I think of former Presiding Bishop Mark Hansen’s moving words about representing the ELCA as part of the Lutheran World Federation in Stuttgart Germany, where they confessed to and repented of our historical persecution of the Mennonite tradition—there our Mennonite sisters and brothers accepted our repentance and declared us forgiven.
And that right there—receiving forgiveness—for me that would be enough, that would upend all the negatives of being a religious people—that would, to quote the questioner be the positive that “negates all the negatives.”
That this is a space where we can be honest about our faults and find forgiveness
—find a grace we don’t deserve
—that alone is of infinite worth. As Paul writes all else is rubbish.
But wait, there’s more!
While it can be deeply misused, religion is the language of our deepest values. It frames our existence, cultivates holy habits, and tells stories that give life meaning.
Also it gives us comfort like nothing else will—just think back to the last time you heard the 23rd Psalm, all that is packed into that, how those words travel with you through the very shadow of death.

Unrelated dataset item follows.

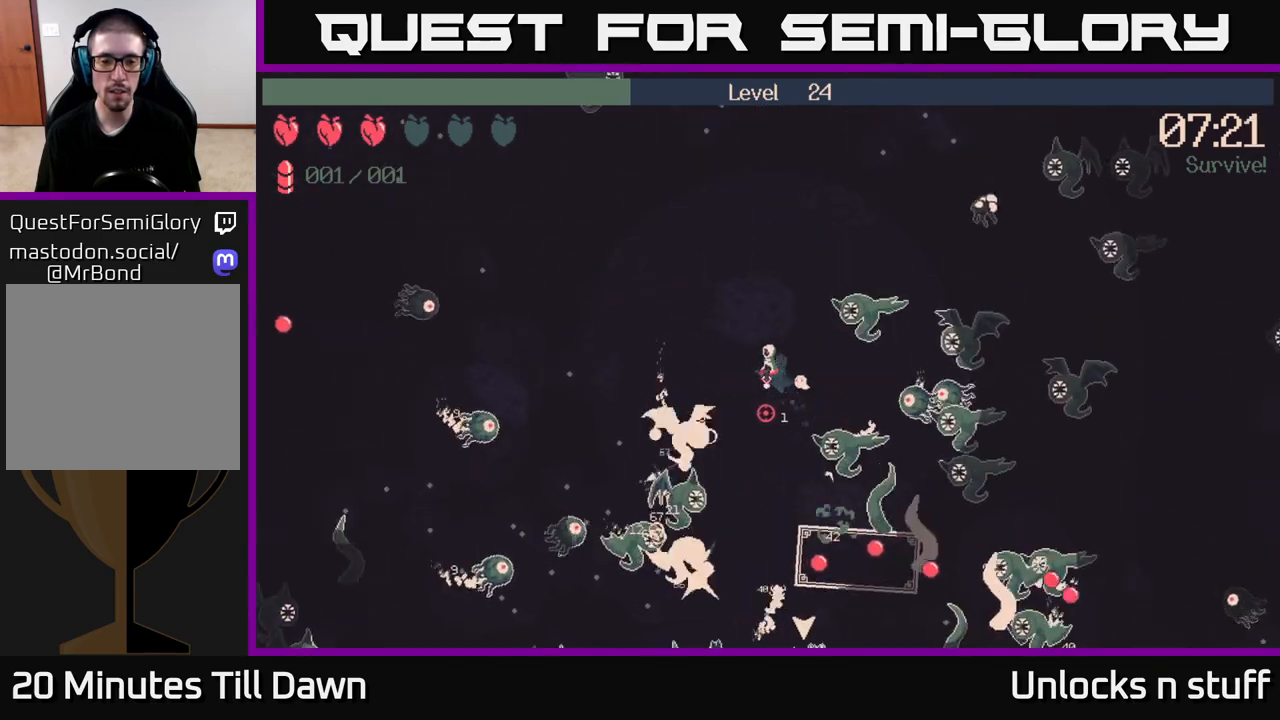
{"buttons": ["R2"], "left_stick": "left", "right_stick": "down", "events": []}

Christ’s words we read today “No more of this” ring so true, in the face of violence both scriptural and historical, “No more of this.”
Faith is for healing the hurt, not hurting the healed. Yes, of course faith can be misused, but so can so many things
—If a child hits another child with a book, do we burn all books, or teach them to read?
The abuse of Religion, bad religion, can be best balanced by better religion.
And that’s part of our calling—to put away swords and bring healing.
To do what Christianity has always been called to do, to recognize the good in those things that are warped into evil, and redeem them! Bad religion is not to be banished, but transformed.
To conclude, my answer to the question is this:
The violence we find in scripture describes God’s relationship to a brutally violent world.
The violence we find in history often uses faith as a motivator.
We ought to confess to this and make amends.
In so doing we find the core of faith—forgiveness.
Faith expresses the ultimate, it comforts as few other things can, and Christ calls us to be religious in such a way that we can redeem religion.